◆ **Selected excerpt**:
Content starts
Females are smaller and much duller, with predominantly olive-green plumage, browner wings and tail, and yellower underparts. Juveniles briefly pass through a grey plumage stage before acquiring female-like coloration, while immature males gradually develop darker plumage and iridescent feathering with age.

=== Super black feather microstructures ===
The male’s unusually dark plumage is structurally enhanced by specialized feather microstructures that reduce reflectance and create a “super black” appearance. A 2019 study identified C. loriae as one of at least 15 avian families to independently evolve super black plumage through convergent evolution. The species possesses densely packed, upward-curving barbules that trap and repeatedly scatter light, minimizing reflectance and intensifying the appearance of adjacent iridescent colors. These feather structures place Loria’s satinbird within the “curved array” category of super black plumage morphology alongside birds-of-paradise and certain starlings.

== Behavior ==

=== General habits ===
It is generally inconspicuous and often overlooked except when males are calling or when individuals gather at fruiting trees.

=== Diet ===
The species is primarily frugivorous, feeding on berries and drupes swallowed whole from the middle and lower forest strata. Recorded food plants include species of Pittosporum, Acronychia, Timonius, Drimys, Symplocos, Riedelia, Xanthomyrtus, Elaeocarpus, and Psychotria. Individuals may feed alongside birds-of-paradise, berrypeckers, fruit-doves, and other montane frugivores at productive fruiting trees.
Content ends
◆ **What you will do**:
1) Write out word for word the part of the Loria's satinbird text starting at "Females are smaller" and ending at "feathering with age.".
2) According to the Loria's satinbird text, how many avian families did the 2019 study find had independently evolved super black plumage?

◆ **Provided information**:
Content starts
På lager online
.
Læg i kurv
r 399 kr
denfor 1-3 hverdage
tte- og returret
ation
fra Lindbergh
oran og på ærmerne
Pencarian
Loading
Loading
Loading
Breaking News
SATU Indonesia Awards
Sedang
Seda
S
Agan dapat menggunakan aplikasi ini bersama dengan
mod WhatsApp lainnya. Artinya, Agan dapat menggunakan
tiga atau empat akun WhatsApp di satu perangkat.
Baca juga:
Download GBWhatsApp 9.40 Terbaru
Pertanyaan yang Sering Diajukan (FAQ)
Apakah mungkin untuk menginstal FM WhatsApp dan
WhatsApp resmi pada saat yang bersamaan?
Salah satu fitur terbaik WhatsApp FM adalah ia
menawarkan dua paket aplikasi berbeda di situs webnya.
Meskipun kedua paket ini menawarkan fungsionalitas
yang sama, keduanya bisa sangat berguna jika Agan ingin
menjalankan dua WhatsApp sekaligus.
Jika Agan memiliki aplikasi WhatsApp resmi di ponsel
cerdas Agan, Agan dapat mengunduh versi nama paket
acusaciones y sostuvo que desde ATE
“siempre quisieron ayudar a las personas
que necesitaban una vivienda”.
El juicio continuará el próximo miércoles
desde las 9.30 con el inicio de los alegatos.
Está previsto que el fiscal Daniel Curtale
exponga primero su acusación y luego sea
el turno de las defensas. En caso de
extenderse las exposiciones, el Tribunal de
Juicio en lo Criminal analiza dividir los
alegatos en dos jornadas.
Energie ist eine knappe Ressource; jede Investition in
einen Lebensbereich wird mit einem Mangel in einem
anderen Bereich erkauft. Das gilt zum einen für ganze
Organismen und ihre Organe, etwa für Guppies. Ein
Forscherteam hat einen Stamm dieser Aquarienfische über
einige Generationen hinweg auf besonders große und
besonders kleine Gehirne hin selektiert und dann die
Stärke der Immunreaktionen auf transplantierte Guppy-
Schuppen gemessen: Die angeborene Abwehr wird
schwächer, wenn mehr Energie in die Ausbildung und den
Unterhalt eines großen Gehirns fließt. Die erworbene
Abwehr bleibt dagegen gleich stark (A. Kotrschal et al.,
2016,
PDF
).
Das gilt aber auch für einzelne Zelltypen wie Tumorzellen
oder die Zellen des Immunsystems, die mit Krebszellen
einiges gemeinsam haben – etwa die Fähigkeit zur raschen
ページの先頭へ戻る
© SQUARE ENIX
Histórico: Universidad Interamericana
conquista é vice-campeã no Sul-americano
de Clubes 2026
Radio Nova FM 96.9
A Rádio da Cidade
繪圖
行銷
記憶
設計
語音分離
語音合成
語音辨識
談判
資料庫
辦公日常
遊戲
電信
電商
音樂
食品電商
Content ends
◆ **Outputs in order**:
1)
Females are smaller and much duller, with predominantly olive-green plumage, browner wings and tail, and yellower underparts. Juveniles briefly pass through a grey plumage stage before acquiring female-like coloration, while immature males gradually develop darker plumage and iridescent feathering with age.

2) At least 15 avian families.